Il Napoli aveva già deciso: Allegri era il nome in cima alla lista
È vero, il Napoli ha parlato con l’entourage di Vincenzo Italiano e c’è stato anche un incontro, ma non si trattava di qualcosa finalizzato a definire un accordo. Semplicemente, si è trattato di una dinamica tipica e normale per un club di alto livello. Il Napoli voleva cautelarsi nel caso in cui fossero falliti il piano Conte e il piano Allegri, perché è proprio Massimiliano Allegri la prima scelta: l’allenatore che De Laurentiis voleva già l’anno scorso, quando Antonio Conte tergiversava sul suo futuro in azzurro, e che Giovanni Manna avrebbe desiderato sin dal primo minuto, visto il buon rapporto costruito negli anni vissuti insieme alla Juventus.

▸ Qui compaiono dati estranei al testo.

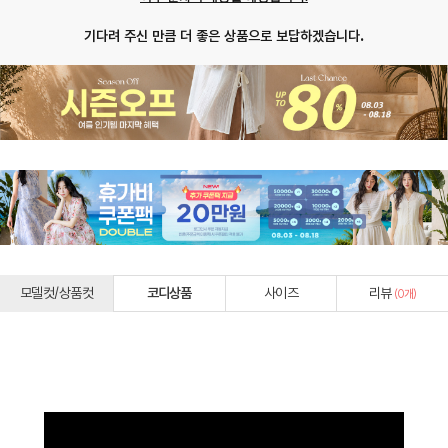
기다려 주신 만큼 더 좋은 상품으로 보답하겠습니다.
모델컷/상품컷
코디상품
사이즈
리뷰
(
0
개)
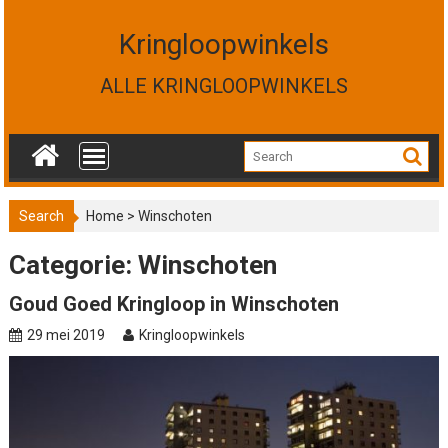
S
k
Kringloopwinkels
i
p
ALLE KRINGLOOPWINKELS
t
o
c
o
n
t
Search
Home
>
Winschoten
e
n
Categorie: Winschoten
t
Goud Goed Kringloop in Winschoten
29 mei 2019
Kringloopwinkels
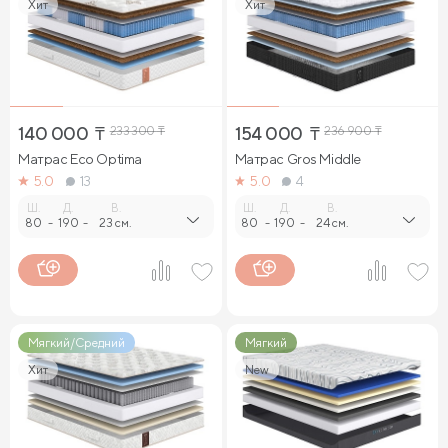
Хит
Хит
140 000
₸
233 300
₸
154 000
₸
236 900
₸
Матрас Eco Optima
Матрас Gros Middle
5.0
13
5.0
4
Ш.
Д.
В.
Ш.
Д.
В.
80
-
190
-
23 см.
80
-
190
-
24 см.
Мягкий/Средний
Мягкий
Хит
New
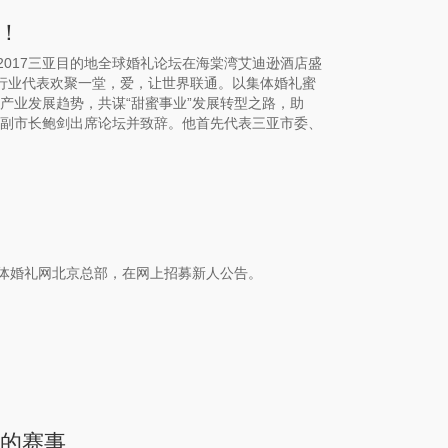
！
的2017三亚目的地全球婚礼论坛在海棠湾艾迪逊酒店盛
庆行业代表欢聚一堂，爱，让世界联通。以集体婚礼蜜
”产业发展趋势，共谋“甜蜜事业”发展转型之路，助
务副市长鲍剑出席论坛并致辞。他首先代表三亚市委、
体婚礼网北京总部，在网上招募新人公告。
践的赛事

La scelta del Napoli è stata convinta. Per il dopo Conte era stato individuato uno e un solo nome: quello di Max Allegri. La dinamica è rappresentata e confermata anche da un fatto apparentemente marginale, ma in realtà centrale. Allegri percepirà uno stipendio di circa 5 milioni di euro all’anno. Italiano avrebbe guadagnato poco più della metà, quindi sarebbe stata un’operazione economicamente più vantaggiosa.
Ma il Napoli ha ritenuto che i vantaggi veri siano quelli garantiti dalla presenza di un tecnico come il toscano, che già una volta ha ereditato una squadra costruita da Antonio Conte, riuscendo a sublimarne le caratteristiche e proseguendo un ciclo poi diventato il più vincente della storia della Juventus e del calcio italiano.

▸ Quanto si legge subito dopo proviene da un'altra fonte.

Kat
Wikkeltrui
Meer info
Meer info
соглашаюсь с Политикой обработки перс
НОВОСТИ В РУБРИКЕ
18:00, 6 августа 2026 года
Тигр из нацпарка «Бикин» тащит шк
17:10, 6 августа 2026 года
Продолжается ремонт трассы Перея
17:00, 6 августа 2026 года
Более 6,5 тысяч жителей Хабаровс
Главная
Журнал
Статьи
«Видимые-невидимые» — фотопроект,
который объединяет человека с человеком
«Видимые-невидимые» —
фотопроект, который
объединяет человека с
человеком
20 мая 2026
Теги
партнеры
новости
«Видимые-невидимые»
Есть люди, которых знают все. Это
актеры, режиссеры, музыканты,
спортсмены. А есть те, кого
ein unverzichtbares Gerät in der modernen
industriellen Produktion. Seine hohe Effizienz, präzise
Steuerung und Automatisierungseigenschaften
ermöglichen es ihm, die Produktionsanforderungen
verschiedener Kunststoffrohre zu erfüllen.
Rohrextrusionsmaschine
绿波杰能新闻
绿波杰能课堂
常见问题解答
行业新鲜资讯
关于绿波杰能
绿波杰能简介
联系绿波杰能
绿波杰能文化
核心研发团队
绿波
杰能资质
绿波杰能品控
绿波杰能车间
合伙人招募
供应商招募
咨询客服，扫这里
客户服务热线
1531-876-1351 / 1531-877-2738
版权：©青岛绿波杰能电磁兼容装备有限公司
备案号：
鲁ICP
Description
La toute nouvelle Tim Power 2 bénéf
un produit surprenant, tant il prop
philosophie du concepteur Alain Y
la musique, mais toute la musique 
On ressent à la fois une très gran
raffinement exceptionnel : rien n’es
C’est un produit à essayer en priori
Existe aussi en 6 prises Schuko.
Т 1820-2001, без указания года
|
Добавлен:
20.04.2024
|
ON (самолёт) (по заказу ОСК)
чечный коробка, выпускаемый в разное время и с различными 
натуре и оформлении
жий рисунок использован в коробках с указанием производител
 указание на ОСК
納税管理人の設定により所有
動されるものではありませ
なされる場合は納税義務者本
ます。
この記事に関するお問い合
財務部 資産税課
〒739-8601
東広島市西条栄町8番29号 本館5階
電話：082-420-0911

Italiano è entrato in una narrazione mediatica
Il Napoli, quindi, aveva in mente un obiettivo preciso e si è semplicemente cautelato con Vincenzo Italiano. Italiano, più che altro, è entrato in una certa narrazione costruita da alcune testate giornalistiche che lo avevano individuato come il cavallo vincente di una storia autoalimentata e proposta quasi come verità oggettiva.

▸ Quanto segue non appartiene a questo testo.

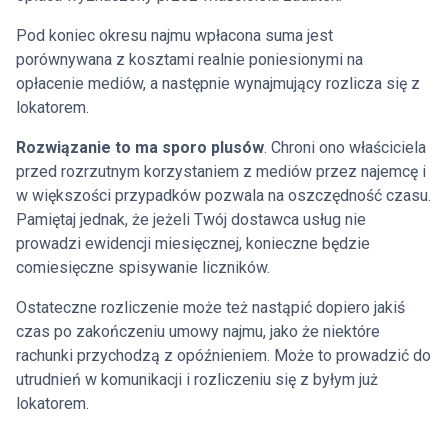
Pod koniec okresu najmu wpłacona suma jest
porównywana z kosztami realnie poniesionymi na
opłacenie mediów, a następnie wynajmujący rozlicza się z
lokatorem.
Rozwiązanie to ma sporo plusów
. Chroni ono właściciela
przed rozrzutnym korzystaniem z mediów przez najemcę i
w większości przypadków pozwala na oszczędność czasu.
Pamiętaj jednak, że jeżeli Twój dostawca usług nie
prowadzi ewidencji miesięcznej, konieczne będzie
comiesięczne spisywanie liczników.
Ostateczne rozliczenie może też nastąpić dopiero jakiś
czas po zakończeniu umowy najmu, jako że niektóre
rachunki przychodzą z opóźnieniem. Może to prowadzić do
utrudnień w komunikacji i rozliczeniu się z byłym już
lokatorem.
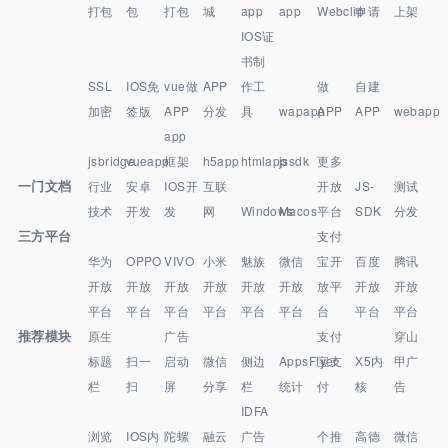
打包
包
打包
城
app
app
Webclip
申请
上架
IOS证
书制
SSL
IOS免
vue做
APP
作工
做
自建
加密
签版
APP
分发
具
wapapp
APP
APP
webapp
app
jsbridge
vueapp
框架
h5app
htmlapp
jssdk
更多
一门文档
行业
安卓
IOS开
互联
开放
JS-
测试
技术
开发
发
网
Windows
Macos
平台
SDK
分发
三方平台
支付
华为
OPPO
VIVO
小米
魅族
微信
宝开
百度
腾讯
开放
开放
开放
开放
开放
开放
放平
开放
开放
平台
平台
平台
平台
平台
平台
台
平台
平台
推荐模块
原生
广告
支付
穿山
标题
扫一
启动
微信
侧边
AppsFlyer
宝支
X5内
甲广
栏
扫
屏
分享
栏
统计
付
核
告
IDFA
浏览
IOS内
陀螺
融云
广告
个推
高德
微信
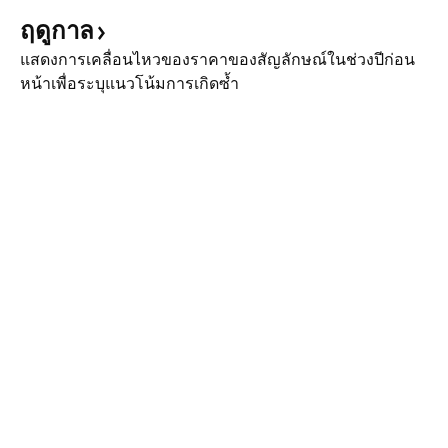
ฤดูกาล
แสดงการเคลื่อนไหวของราคาของสัญลักษณ์ในช่วงปีก่อน
หน้าเพื่อระบุแนวโน้มการเกิดซ้ำ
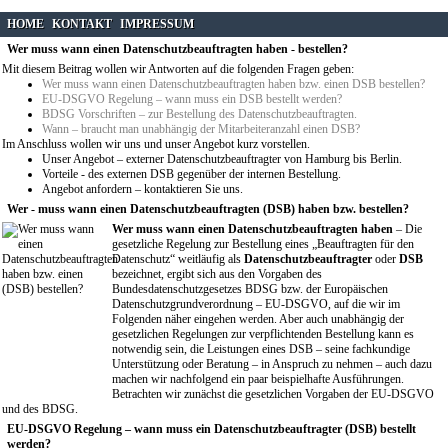
HOME
KONTAKT
IMPRESSUM
Wer muss wann einen Datenschutzbeauftragten haben - bestellen?
Mit diesem Beitrag wollen wir Antworten auf die folgenden Fragen geben:
Wer muss wann einen Datenschutzbeauftragten haben bzw. einen DSB bestellen?
EU-DSGVO Regelung – wann muss ein DSB bestellt werden?
BDSG Vorschriften – zur Bestellung des Datenschutzbeauftragten.
Wann – braucht man unabhängig der Mitarbeiteranzahl einen DSB?
Im Anschluss wollen wir uns und unser Angebot kurz vorstellen.
Unser Angebot – externer Datenschutzbeauftragter von Hamburg bis Berlin.
Vorteile - des externen DSB gegenüber der internen Bestellung.
Angebot anfordern – kontaktieren Sie uns.
Wer - muss wann einen Datenschutzbeauftragten (DSB) haben bzw. bestellen?
Wer muss wann einen Datenschutzbeauftragten haben
– Die
gesetzliche Regelung zur Bestellung eines „Beauftragten für den
Datenschutz“ weitläufig als
Datenschutzbeauftragter
oder
DSB
bezeichnet, ergibt sich aus den Vorgaben des
Bundesdatenschutzgesetzes BDSG bzw. der Europäischen
Datenschutzgrundverordnung – EU-DSGVO, auf die wir im
Folgenden näher eingehen werden. Aber auch unabhängig der
gesetzlichen Regelungen zur verpflichtenden Bestellung kann es
notwendig sein, die Leistungen eines DSB – seine fachkundige
Unterstützung oder Beratung – in Anspruch zu nehmen – auch dazu
machen wir nachfolgend ein paar beispielhafte Ausführungen.
Betrachten wir zunächst die gesetzlichen Vorgaben der EU-DSGVO
und des BDSG.
EU-DSGVO Regelung – wann muss ein Datenschutzbeauftragter (DSB) bestellt
werden?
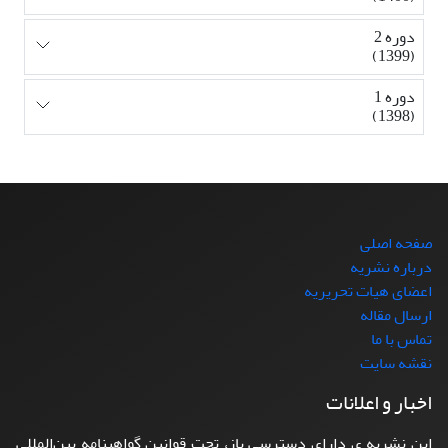
دوره 2
(1399)
دوره 1
(1398)
صفحه اصلی
درباره نشریه
اعضای هیات تحریریه
ارسال مقاله
تماس با ما
نقشه سایت
اخبار و اعلانات
این نشریه ی دارای دسترسی باز، تحت قوانین گواهینامه بین‌المللی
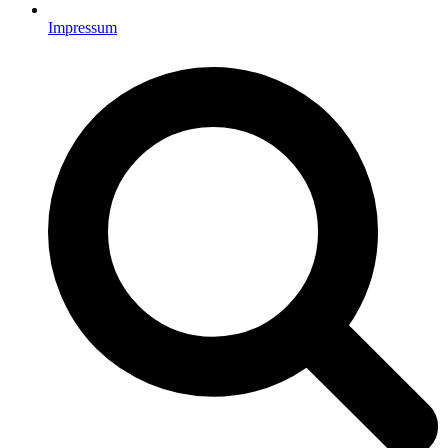
Impressum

Ma di verità scientifica ce n’è ben poca. C’è soltanto un club che ha fatto i suoi round di telefonate, le sue trattative, che ha raccolto informazioni su più allenatori e che, alla fine, all’interno di quella rosa di nomi, ha scelto convintamente la prima opzione. Perché, mettiamocelo bene in testa, Max Allegri era il primo nome che il Napoli voleva. E forse questo dovrebbe rassicurare, al di là di tutti i dubbi che possono accompagnare un allenatore che negli ultimi tempi non ha espresso un grandissimo calcio.
Il Napoli ha preso il suo primo obiettivo. E ciò deve confortare chi parla di società allo sbando e chi, in queste ore, si sta lasciando prendere dalla disperazione.